• [TASK DIRECTIONS] Range to output from the entries below: the line containing "<b>The data store" through the line containing "1. It can be". Set it down exactly, ends included, nothing else.

═════ MATERIAL FOR THIS EXERCISE ═════

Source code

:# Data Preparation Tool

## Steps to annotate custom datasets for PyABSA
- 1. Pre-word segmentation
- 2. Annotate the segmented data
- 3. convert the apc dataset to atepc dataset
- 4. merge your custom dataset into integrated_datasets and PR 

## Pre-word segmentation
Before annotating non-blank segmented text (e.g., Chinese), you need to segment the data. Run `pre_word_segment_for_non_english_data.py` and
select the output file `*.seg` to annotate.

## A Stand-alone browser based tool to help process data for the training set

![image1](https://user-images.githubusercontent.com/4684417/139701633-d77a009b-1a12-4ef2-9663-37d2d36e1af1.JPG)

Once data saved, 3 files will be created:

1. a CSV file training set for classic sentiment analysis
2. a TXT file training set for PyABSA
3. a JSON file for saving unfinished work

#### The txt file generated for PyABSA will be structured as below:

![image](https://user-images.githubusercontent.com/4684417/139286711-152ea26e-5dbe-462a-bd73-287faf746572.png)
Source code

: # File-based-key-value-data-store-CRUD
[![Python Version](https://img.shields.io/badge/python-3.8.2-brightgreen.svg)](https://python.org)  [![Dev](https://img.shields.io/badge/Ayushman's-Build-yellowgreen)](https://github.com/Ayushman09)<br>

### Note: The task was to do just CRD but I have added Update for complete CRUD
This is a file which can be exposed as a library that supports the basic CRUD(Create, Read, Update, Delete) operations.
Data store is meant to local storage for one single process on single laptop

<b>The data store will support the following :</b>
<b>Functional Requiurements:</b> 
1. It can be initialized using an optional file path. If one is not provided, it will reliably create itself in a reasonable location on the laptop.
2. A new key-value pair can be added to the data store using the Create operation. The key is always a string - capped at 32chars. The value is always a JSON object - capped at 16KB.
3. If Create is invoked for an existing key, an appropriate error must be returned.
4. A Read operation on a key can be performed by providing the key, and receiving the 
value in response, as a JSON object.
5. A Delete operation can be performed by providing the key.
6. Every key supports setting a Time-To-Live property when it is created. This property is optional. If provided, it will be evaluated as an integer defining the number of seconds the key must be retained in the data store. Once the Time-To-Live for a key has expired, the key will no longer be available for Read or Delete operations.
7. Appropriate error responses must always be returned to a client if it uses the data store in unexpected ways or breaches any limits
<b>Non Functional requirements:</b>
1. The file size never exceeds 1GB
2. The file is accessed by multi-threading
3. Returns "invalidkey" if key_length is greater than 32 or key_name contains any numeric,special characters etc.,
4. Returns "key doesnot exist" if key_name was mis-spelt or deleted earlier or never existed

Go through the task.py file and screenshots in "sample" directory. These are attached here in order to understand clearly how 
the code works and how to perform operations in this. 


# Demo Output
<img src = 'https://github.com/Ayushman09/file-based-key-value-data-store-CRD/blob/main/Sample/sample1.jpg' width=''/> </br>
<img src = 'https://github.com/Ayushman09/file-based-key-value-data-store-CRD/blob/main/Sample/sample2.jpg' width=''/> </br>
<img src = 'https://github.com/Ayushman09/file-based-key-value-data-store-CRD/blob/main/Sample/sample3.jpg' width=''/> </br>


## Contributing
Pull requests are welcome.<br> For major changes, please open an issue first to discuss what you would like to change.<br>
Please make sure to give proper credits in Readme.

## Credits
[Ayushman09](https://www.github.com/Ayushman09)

═════

• [REPLY TO THE EXERCISE]
<b>The data store will support the following :</b>
<b>Functional Requiurements:</b> 
1. It can be initialized using an optional file path. If one is not provided, it will reliably create itself in a reasonable location on the laptop.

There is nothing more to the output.